Instruction
Copy every line below exactly.
******************************
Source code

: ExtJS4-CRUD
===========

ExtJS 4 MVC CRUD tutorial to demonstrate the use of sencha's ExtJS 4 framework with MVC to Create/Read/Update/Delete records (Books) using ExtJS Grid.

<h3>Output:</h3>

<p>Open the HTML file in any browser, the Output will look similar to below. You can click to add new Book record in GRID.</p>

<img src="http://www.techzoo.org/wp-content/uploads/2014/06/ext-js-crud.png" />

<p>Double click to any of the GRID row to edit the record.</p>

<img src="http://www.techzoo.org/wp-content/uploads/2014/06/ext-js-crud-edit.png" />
******************************
Reply
Source code

: ExtJS4-CRUD
===========

ExtJS 4 MVC CRUD tutorial to demonstrate the use of sencha's ExtJS 4 framework with MVC to Create/Read/Update/Delete records (Books) using ExtJS Grid.

<h3>Output:</h3>

<p>Open the HTML file in any browser, the Output will look similar to below. You can click to add new Book record in GRID.</p>

<img src="http://www.techzoo.org/wp-content/uploads/2014/06/ext-js-crud.png" />

<p>Double click to any of the GRID row to edit the record.</p>

<img src="http://www.techzoo.org/wp-content/uploads/2014/06/ext-js-crud-edit.png" />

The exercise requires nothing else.